Con il percorso Cromalux l’artista scava e scuote le emozioni degli interlocutori delle sue opere, soprattutto di coloro che si prestano ad osservare i lavori con la giusta e vorace “fame”. È molto riduttivo parlare di fotografia, un’analisi dettagliata e attenta vedrebbe nelle opere di Giulio Spagone delle vere sculture di luce, composizioni ottiche che denaturalizzano il soggetto originale creandone uno nuovo e diverso – questo divario permette una lettura a doppio taglio: Fichte interpreterebbe questa come una retorica dottrinale innovativa, il soggetto in sé arricchito e completato dal soggetto fuori di sé.
Ogni opera segna un passaggio fondamentale nella crescita di tipo emozionale dell’artista, prescindendo dalla soggettiva individualità dello stesso, è una romantica tensione verso l’indefinito di cui Giulio Spagone non è interprete ma spettatore; dunque si possono rintracciare emozioni sensitive sospese tra l’intimo stato d’animo del soggetto composto e le differenti e caratterizzanti soluzioni interpretative finali (ambigue anche per via dell’ambivalenza delle intitolazioni delle opere).

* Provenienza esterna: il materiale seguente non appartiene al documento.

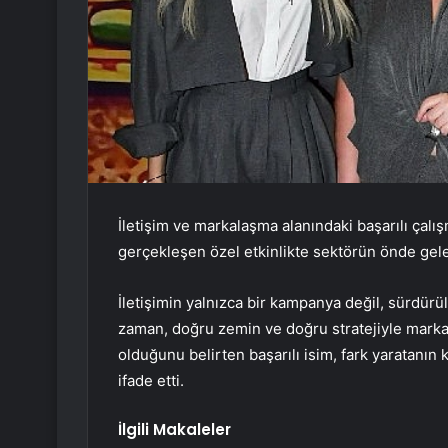
İletişim ve markalaşma alanındaki başarılı çalış
gerçekleşen özel etkinlikte sektörün önde gelen
İletişimin yalnızca bir kampanya değil, sürdürü
zaman, doğru zemin ve doğru stratejiyle marka
olduğunu belirten başarılı isim, fark yaratanın
ifade etti.
İlgili Makaleler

La figura immortalata è tutta invasa dal predominio dello sdoppiamento della personalità, dettato dalla scissione tra immagine e sensazione, razionalità e istinto, scrutati tra le vertigini di un’idea raccontata con qualcosa di assolutamente visibile ma sorprendentemente non tangibile. È una diatriba sensoriale, combattuta tra leopardiani infiniti, che se pur solo figli dell’immaginazione, restano mari nei quali è dolce naufragar.
Giulio Spagone compone un concreto dialogo tra il messaggio e lo spettatore, indirizzandogli, senza alcuna prepotente invadenza, la strada da percorrere rimanendo immobili nello stesso punto. Ciò abbatte le barriere di distanza interpretativa: la luce e i colori che ben si prestano a questo preciso e meticoloso lavoro, divengono strumento di legame quanto mai coerente con un discorso emotivo.
Il paradossale punto di forza è la perdita di equilibrio, un instabile vortice calato in una dialettica costante tra pratica “sensibile” e “senso”.